In the town, the population was spread out, with 19.3% under the age of 18, 12.7% from 18 to 24, 21.7% from 25 to 44, 26.5% from 45 to 64, and 19.9% who were 65 years of age or older. The median age was 44 years. For every 100 females, there were 88.6 males. For every 100 females age 18 and over, there were 106.2 males.

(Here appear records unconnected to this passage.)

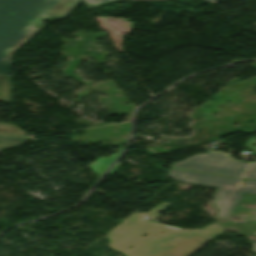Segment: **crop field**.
Here are the masks:
<instances>
[{
    "label": "crop field",
    "mask_w": 256,
    "mask_h": 256,
    "mask_svg": "<svg viewBox=\"0 0 256 256\" xmlns=\"http://www.w3.org/2000/svg\"><path fill=\"white\" fill-rule=\"evenodd\" d=\"M203 1H207V2H211V3H213V4H216V2H217L218 0H203Z\"/></svg>",
    "instance_id": "crop-field-15"
},
{
    "label": "crop field",
    "mask_w": 256,
    "mask_h": 256,
    "mask_svg": "<svg viewBox=\"0 0 256 256\" xmlns=\"http://www.w3.org/2000/svg\"><path fill=\"white\" fill-rule=\"evenodd\" d=\"M26 138L0 135V151L18 146L26 142Z\"/></svg>",
    "instance_id": "crop-field-8"
},
{
    "label": "crop field",
    "mask_w": 256,
    "mask_h": 256,
    "mask_svg": "<svg viewBox=\"0 0 256 256\" xmlns=\"http://www.w3.org/2000/svg\"><path fill=\"white\" fill-rule=\"evenodd\" d=\"M11 77L0 76V100L10 101ZM1 126L16 127L9 124H1ZM18 128V127H17Z\"/></svg>",
    "instance_id": "crop-field-7"
},
{
    "label": "crop field",
    "mask_w": 256,
    "mask_h": 256,
    "mask_svg": "<svg viewBox=\"0 0 256 256\" xmlns=\"http://www.w3.org/2000/svg\"><path fill=\"white\" fill-rule=\"evenodd\" d=\"M168 175L177 181L219 188L214 197V203L219 208L218 219H226L235 212L245 213L248 209L240 207V203H254L256 201V189L236 187L240 180L237 178L175 169H171ZM244 186L256 188V182L247 180ZM221 225L223 228L235 226L239 229V234H256V221L247 224H233L231 221H227ZM253 246V251L256 252V243H253Z\"/></svg>",
    "instance_id": "crop-field-3"
},
{
    "label": "crop field",
    "mask_w": 256,
    "mask_h": 256,
    "mask_svg": "<svg viewBox=\"0 0 256 256\" xmlns=\"http://www.w3.org/2000/svg\"><path fill=\"white\" fill-rule=\"evenodd\" d=\"M88 8L94 7L97 4H101L108 1H114V0H82Z\"/></svg>",
    "instance_id": "crop-field-13"
},
{
    "label": "crop field",
    "mask_w": 256,
    "mask_h": 256,
    "mask_svg": "<svg viewBox=\"0 0 256 256\" xmlns=\"http://www.w3.org/2000/svg\"><path fill=\"white\" fill-rule=\"evenodd\" d=\"M79 0H0V63L11 64L12 54L41 29L46 17L63 18Z\"/></svg>",
    "instance_id": "crop-field-1"
},
{
    "label": "crop field",
    "mask_w": 256,
    "mask_h": 256,
    "mask_svg": "<svg viewBox=\"0 0 256 256\" xmlns=\"http://www.w3.org/2000/svg\"><path fill=\"white\" fill-rule=\"evenodd\" d=\"M248 165V163L231 161L228 157L214 152L207 155H193L176 163L174 167L242 177Z\"/></svg>",
    "instance_id": "crop-field-4"
},
{
    "label": "crop field",
    "mask_w": 256,
    "mask_h": 256,
    "mask_svg": "<svg viewBox=\"0 0 256 256\" xmlns=\"http://www.w3.org/2000/svg\"><path fill=\"white\" fill-rule=\"evenodd\" d=\"M0 132L26 136V132H24L21 129H17V128H9V127H1L0 126Z\"/></svg>",
    "instance_id": "crop-field-9"
},
{
    "label": "crop field",
    "mask_w": 256,
    "mask_h": 256,
    "mask_svg": "<svg viewBox=\"0 0 256 256\" xmlns=\"http://www.w3.org/2000/svg\"><path fill=\"white\" fill-rule=\"evenodd\" d=\"M124 164L118 162L117 165L110 171L107 176H112L119 168H121Z\"/></svg>",
    "instance_id": "crop-field-14"
},
{
    "label": "crop field",
    "mask_w": 256,
    "mask_h": 256,
    "mask_svg": "<svg viewBox=\"0 0 256 256\" xmlns=\"http://www.w3.org/2000/svg\"><path fill=\"white\" fill-rule=\"evenodd\" d=\"M141 215L133 214L106 235L110 240L112 250L125 256H165L162 253L174 241L197 235L210 240L225 229L218 223L206 226L203 230H185L170 226H162L153 222H143ZM160 231L164 234L159 233ZM146 233L147 238L140 237ZM131 245H135L131 250Z\"/></svg>",
    "instance_id": "crop-field-2"
},
{
    "label": "crop field",
    "mask_w": 256,
    "mask_h": 256,
    "mask_svg": "<svg viewBox=\"0 0 256 256\" xmlns=\"http://www.w3.org/2000/svg\"><path fill=\"white\" fill-rule=\"evenodd\" d=\"M244 178L256 180V163L252 164Z\"/></svg>",
    "instance_id": "crop-field-12"
},
{
    "label": "crop field",
    "mask_w": 256,
    "mask_h": 256,
    "mask_svg": "<svg viewBox=\"0 0 256 256\" xmlns=\"http://www.w3.org/2000/svg\"><path fill=\"white\" fill-rule=\"evenodd\" d=\"M12 65L0 64V75L11 76Z\"/></svg>",
    "instance_id": "crop-field-11"
},
{
    "label": "crop field",
    "mask_w": 256,
    "mask_h": 256,
    "mask_svg": "<svg viewBox=\"0 0 256 256\" xmlns=\"http://www.w3.org/2000/svg\"><path fill=\"white\" fill-rule=\"evenodd\" d=\"M168 204L169 203H162V204L158 205L157 207L151 209L150 211H148L146 213L141 212L140 214H145V215L156 217V216H158L160 214V213H157V212L160 211L161 209H163Z\"/></svg>",
    "instance_id": "crop-field-10"
},
{
    "label": "crop field",
    "mask_w": 256,
    "mask_h": 256,
    "mask_svg": "<svg viewBox=\"0 0 256 256\" xmlns=\"http://www.w3.org/2000/svg\"><path fill=\"white\" fill-rule=\"evenodd\" d=\"M122 149L123 148H119L117 153L109 155L107 158L104 156L100 157L99 159L89 164V167L93 171L101 175L106 170V168L114 161V159L121 153Z\"/></svg>",
    "instance_id": "crop-field-6"
},
{
    "label": "crop field",
    "mask_w": 256,
    "mask_h": 256,
    "mask_svg": "<svg viewBox=\"0 0 256 256\" xmlns=\"http://www.w3.org/2000/svg\"><path fill=\"white\" fill-rule=\"evenodd\" d=\"M204 243L206 241L192 236L172 243L163 254L167 256H188Z\"/></svg>",
    "instance_id": "crop-field-5"
}]
</instances>
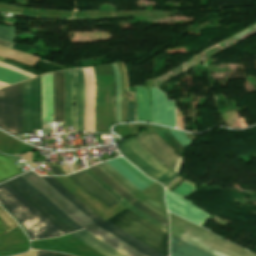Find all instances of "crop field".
Listing matches in <instances>:
<instances>
[{
    "label": "crop field",
    "instance_id": "4177f3b9",
    "mask_svg": "<svg viewBox=\"0 0 256 256\" xmlns=\"http://www.w3.org/2000/svg\"><path fill=\"white\" fill-rule=\"evenodd\" d=\"M15 32H16L15 28L0 25V38L1 39H5V40L14 42Z\"/></svg>",
    "mask_w": 256,
    "mask_h": 256
},
{
    "label": "crop field",
    "instance_id": "d8731c3e",
    "mask_svg": "<svg viewBox=\"0 0 256 256\" xmlns=\"http://www.w3.org/2000/svg\"><path fill=\"white\" fill-rule=\"evenodd\" d=\"M122 154L151 179L167 187L176 177L177 173L169 170L149 153H147L134 137L124 139L119 143Z\"/></svg>",
    "mask_w": 256,
    "mask_h": 256
},
{
    "label": "crop field",
    "instance_id": "1d83c4d3",
    "mask_svg": "<svg viewBox=\"0 0 256 256\" xmlns=\"http://www.w3.org/2000/svg\"><path fill=\"white\" fill-rule=\"evenodd\" d=\"M49 168L52 170V172L55 175H61L60 171L58 170V168L56 166H49Z\"/></svg>",
    "mask_w": 256,
    "mask_h": 256
},
{
    "label": "crop field",
    "instance_id": "5142ce71",
    "mask_svg": "<svg viewBox=\"0 0 256 256\" xmlns=\"http://www.w3.org/2000/svg\"><path fill=\"white\" fill-rule=\"evenodd\" d=\"M69 177L84 191L88 192L90 195L99 198L109 207L119 203L111 195H109L105 190H103L99 185H97L92 179H90L82 171L69 175Z\"/></svg>",
    "mask_w": 256,
    "mask_h": 256
},
{
    "label": "crop field",
    "instance_id": "733c2abd",
    "mask_svg": "<svg viewBox=\"0 0 256 256\" xmlns=\"http://www.w3.org/2000/svg\"><path fill=\"white\" fill-rule=\"evenodd\" d=\"M170 256H213L171 235Z\"/></svg>",
    "mask_w": 256,
    "mask_h": 256
},
{
    "label": "crop field",
    "instance_id": "ae1a2a85",
    "mask_svg": "<svg viewBox=\"0 0 256 256\" xmlns=\"http://www.w3.org/2000/svg\"><path fill=\"white\" fill-rule=\"evenodd\" d=\"M135 121L134 103L127 102V122Z\"/></svg>",
    "mask_w": 256,
    "mask_h": 256
},
{
    "label": "crop field",
    "instance_id": "5866460e",
    "mask_svg": "<svg viewBox=\"0 0 256 256\" xmlns=\"http://www.w3.org/2000/svg\"><path fill=\"white\" fill-rule=\"evenodd\" d=\"M54 256H68V255L54 253Z\"/></svg>",
    "mask_w": 256,
    "mask_h": 256
},
{
    "label": "crop field",
    "instance_id": "dafd665d",
    "mask_svg": "<svg viewBox=\"0 0 256 256\" xmlns=\"http://www.w3.org/2000/svg\"><path fill=\"white\" fill-rule=\"evenodd\" d=\"M18 224L0 207V235L10 231Z\"/></svg>",
    "mask_w": 256,
    "mask_h": 256
},
{
    "label": "crop field",
    "instance_id": "22f410ed",
    "mask_svg": "<svg viewBox=\"0 0 256 256\" xmlns=\"http://www.w3.org/2000/svg\"><path fill=\"white\" fill-rule=\"evenodd\" d=\"M153 122L175 127L174 102H166V95L151 87Z\"/></svg>",
    "mask_w": 256,
    "mask_h": 256
},
{
    "label": "crop field",
    "instance_id": "f4fd0767",
    "mask_svg": "<svg viewBox=\"0 0 256 256\" xmlns=\"http://www.w3.org/2000/svg\"><path fill=\"white\" fill-rule=\"evenodd\" d=\"M171 234L215 256H256L171 213Z\"/></svg>",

The median income for a household in the town was $22,778, and the median income for a family was $24,444. Males had a median income of $22,500 versus $16,250 for females. The per capita income for the town was $11,048. About 22.9% of families and 28.0% of the population were below the poverty line, including 80.0% of those under the age of eighteen and none of those 65 or over.

Historical population
| Census | Pop. | Note | %± |
| 1880 | 116 |  | — |
| 1890 | 268 |  | 131.0% |
| 1900 | 241 |  | −10.1% |
| 1910 | 350 |  | 45.2% |
| 1920 | 350 |  | 0.0% |
| 1930 | 271 |  | −22.6% |
| 1940 | 201 |  | −25.8% |
| 1950 | 252 |  | 25.4% |
| 1960 | 274 |  | 8.7% |
| 1970 | 219 |  | −20.1% |
| 1980 | 197 |  | −10.0% |
| 1990 | 162 |  | −17.8% |
| 2000 | 166 |  | 2.5% |
| 2010 | 128 |  | −22.9% |
| 2020 | 120 |  | −6.2% |
| 2022 (est.) | 121 | Increase | 0.8% |
U.S. Decennial Census

==Education==
It is in the Abbeville County School District.